Selected excerpt:
*** Begin section ***
That gives you continuity without keeping compute hot forever. The user can come back later and the agent resumes with the same profile, files, processes, and partially completed work. For internal tooling and authenticated workflows, that difference is the line between a toy demo and a usable product.

Use explicit cleanup policies. Some browser sessions should be ephemeral and deleted after the task completes. Others should be persistent because the user expects the same workspace next week. The infrastructure should support both; your product decides which one matches the task.

Fork before risky browser actions

Browsers are full of irreversible actions. Submit the form, delete the row, purchase the item, publish the page, mark the ticket closed. A careful agent should not discover the consequence after it clicks.

Freestyle's live fork primitive lets you branch the whole running browser session before risky steps. The parent VM stays parked at the decision point. One fork clicks through the path. Another fork inspects the confirmation page. A third fork may try the safer route. Each copy starts with the same cookies, DOM state, files, and running processes, then diverges independently.
*** End section ***
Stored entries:
*** Begin section ***
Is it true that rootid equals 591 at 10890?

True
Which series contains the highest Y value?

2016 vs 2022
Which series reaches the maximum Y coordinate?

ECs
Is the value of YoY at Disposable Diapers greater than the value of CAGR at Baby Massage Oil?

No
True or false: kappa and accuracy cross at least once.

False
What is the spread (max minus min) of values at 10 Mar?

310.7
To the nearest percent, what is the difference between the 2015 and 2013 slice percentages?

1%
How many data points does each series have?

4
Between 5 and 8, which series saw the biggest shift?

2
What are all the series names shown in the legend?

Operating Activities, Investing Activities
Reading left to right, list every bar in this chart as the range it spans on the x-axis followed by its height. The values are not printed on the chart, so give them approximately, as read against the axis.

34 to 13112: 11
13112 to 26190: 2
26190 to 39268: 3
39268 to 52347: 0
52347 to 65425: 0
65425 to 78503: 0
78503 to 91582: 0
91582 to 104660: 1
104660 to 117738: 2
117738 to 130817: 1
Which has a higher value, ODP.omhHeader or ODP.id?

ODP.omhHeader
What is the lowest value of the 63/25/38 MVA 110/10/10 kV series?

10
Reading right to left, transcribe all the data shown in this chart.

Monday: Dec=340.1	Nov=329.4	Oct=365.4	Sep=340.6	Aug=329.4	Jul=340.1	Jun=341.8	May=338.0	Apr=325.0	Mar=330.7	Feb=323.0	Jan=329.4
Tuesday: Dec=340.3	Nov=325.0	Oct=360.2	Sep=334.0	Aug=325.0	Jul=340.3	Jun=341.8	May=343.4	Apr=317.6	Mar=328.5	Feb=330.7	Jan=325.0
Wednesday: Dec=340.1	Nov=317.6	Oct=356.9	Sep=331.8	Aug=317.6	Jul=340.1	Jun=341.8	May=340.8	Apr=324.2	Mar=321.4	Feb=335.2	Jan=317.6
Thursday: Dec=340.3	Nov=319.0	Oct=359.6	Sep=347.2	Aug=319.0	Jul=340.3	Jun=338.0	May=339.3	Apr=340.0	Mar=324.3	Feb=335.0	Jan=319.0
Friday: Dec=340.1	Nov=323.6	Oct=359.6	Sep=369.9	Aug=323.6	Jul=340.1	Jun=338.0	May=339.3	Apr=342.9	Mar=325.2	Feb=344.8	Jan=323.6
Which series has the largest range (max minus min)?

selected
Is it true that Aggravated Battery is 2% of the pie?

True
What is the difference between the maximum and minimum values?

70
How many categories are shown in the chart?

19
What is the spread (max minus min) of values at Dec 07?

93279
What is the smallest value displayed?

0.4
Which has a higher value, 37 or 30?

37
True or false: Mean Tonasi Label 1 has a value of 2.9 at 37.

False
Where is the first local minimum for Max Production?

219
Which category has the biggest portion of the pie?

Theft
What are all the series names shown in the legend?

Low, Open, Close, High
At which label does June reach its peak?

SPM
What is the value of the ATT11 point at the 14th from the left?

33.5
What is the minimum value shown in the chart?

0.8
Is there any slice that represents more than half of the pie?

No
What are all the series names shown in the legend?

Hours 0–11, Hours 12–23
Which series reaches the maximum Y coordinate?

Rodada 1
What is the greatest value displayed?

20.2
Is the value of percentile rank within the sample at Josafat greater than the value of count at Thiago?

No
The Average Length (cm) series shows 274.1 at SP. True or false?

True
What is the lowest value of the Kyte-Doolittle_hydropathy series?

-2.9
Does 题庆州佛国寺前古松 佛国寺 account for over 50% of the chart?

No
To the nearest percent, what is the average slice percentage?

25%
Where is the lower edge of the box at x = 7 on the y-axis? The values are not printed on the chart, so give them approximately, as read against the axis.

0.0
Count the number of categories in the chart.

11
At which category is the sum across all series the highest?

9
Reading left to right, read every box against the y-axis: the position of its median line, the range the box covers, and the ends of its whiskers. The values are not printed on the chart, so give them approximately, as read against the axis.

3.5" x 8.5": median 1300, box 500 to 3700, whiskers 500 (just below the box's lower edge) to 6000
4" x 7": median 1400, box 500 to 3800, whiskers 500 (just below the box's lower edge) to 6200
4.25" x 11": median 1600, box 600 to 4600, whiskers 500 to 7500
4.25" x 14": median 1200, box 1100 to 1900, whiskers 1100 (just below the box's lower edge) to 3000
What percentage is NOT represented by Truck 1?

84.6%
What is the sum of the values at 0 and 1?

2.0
*** End section ***
Exercise 1:
In the browser-session excerpt, what does each fork start with before it diverges?
Exercise 2:
Write a continuation of the browser-session excerpt that picks up after its final sentence.

Answer space 1:
Each fork starts with the same cookies, DOM state, files, and running processes.

Answer space 2:
That pattern is useful even when nothing is dangerous. Browser tasks are often ambiguous. The agent can fork from the search results page and explore several candidate pages in parallel. A web-development agent can fork after reproducing a bug and try separate fixes without reinstalling dependencies or restarting from a clean repo.

The product result is better than a single linear browsing loop: more exploration, less repeated setup, and cleaner recovery when one path fails.

Run the app and the browser together

For coding agents and app builders, browser automation should not be separated from the development environment. The agent needs to edit files, run the dev server, inspect the app in a browser, read logs, and repeat.

Put the repo, dependencies, services, and browser in the same VM. Let systemd keep the dev server alive. Let Playwright hit localhost. Store screenshots next to test traces. When the agent changes CSS, it can reload the page immediately. When a test fails only after a database migration, the database is right there.

This is also where Freestyle Git belongs. The VM is the workbench; Git is the reviewable source of truth. The agent can work in normal files inside the VM, commit changes to a branch, push screenshots or notes as artifacts where appropriate, and let your product show diffs for human review.

Do not make the VM disk your only record of project progress. Use it for hot state: browser profiles, installed packages, build caches, logs, traces, and running processes. Use Git for the work product that should be reviewed, rolled back, synchronized, or deployed.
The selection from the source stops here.